No. The inclusion of these foundational documents in the Front Matter of the United States Code does not indicate anything regarding their legal status. It is more of a political statement, as a preamble to all laws in today's sovereign federal state, describing the foundation of the United States of America and its constitutional order.
The only constitutional law in force today in the U.S. is the Constitution for the United States of America, beginning with
We the People of the United States, in Order to form a more perfect Union, establish Justice, insure domestic Tranquility, provide for the common defence, promote the general Welfare, and secure the Blessings of Liberty to ourselves and our Posterity, do ordain and establish this Constitution for the United States of America.
and the subsequent amendments.
The ratification of the Constitution replaced any previous constitutional orders in effect between the States. A new government was created by the Constitution and replaced the old one under the Articles of the Confederation:
Both Governments could not be understood to exist at the same time. The New Government did not commence until the old Government expired. It is apparent that the government did not commence on the Constitution being ratified by the ninth State; for these ratifications were to be reported to Congress, whose continuing existence was recognized by the Convention, and who were requested to continue to exercise their powers for the purpose of bringing the new Government into operation. In fact, Congress did continue to act as a Government until it dissolved on the 1st of November, by the successive disappearance of its Members. It existed potentially until the 2d of March, the day proceeding that on which the Members of the new Congress were directed to assemble.
Owings v. Speed
The States abandoned their old agreement (the Articles of Confederation) and subjected themselves to the new Constitution.

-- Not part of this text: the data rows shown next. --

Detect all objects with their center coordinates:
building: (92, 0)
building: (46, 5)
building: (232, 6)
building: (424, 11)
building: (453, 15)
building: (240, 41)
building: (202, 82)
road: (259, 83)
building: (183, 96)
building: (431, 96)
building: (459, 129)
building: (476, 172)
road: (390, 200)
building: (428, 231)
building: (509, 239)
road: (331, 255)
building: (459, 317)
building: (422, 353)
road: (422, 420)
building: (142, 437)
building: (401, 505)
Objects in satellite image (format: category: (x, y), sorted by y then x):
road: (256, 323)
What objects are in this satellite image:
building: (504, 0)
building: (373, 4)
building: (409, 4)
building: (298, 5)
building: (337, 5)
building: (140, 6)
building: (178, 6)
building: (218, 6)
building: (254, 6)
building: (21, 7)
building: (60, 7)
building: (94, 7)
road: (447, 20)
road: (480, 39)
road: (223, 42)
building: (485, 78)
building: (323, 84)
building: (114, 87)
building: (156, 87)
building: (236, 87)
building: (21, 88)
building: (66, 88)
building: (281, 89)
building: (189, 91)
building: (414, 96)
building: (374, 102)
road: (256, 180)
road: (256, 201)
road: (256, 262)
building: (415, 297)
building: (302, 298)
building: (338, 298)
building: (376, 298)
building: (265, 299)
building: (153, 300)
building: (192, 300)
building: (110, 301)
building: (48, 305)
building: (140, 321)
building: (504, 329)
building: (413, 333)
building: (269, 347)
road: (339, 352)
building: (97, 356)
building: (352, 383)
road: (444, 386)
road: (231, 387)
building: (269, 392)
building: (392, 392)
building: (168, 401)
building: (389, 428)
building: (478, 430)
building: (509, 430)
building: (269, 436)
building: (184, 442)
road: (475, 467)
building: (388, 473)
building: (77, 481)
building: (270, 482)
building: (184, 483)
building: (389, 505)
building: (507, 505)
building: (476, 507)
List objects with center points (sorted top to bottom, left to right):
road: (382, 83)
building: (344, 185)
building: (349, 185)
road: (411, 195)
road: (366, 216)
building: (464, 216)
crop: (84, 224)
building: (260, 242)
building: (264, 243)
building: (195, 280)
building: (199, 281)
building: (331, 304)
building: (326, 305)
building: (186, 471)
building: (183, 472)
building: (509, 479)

Of course, the other documents remain historically very significant and may shine lights on the interpretation of the present Constitution, for example, in Texas v. White, the reference made to the concept of "perpetual union" found in the Articles.
The Declaration of Independence is not so much a legal document per se but a declaration of the existence of the States sovereign from the British Crown; but such sovereignty is not a result from the declaration, but from the acts of war.
The Northwest Ordinance of 1787, while remaining in effect under the Constitution by Acts of (the new) Congress, is in any case spent as its territorial extent is extinguished by the establishment and admission of states, who enjoy equal status under the Constitution. See for example, Permoli v. Municipality No. 1 of the City of New Orleans and Strader v. Graham.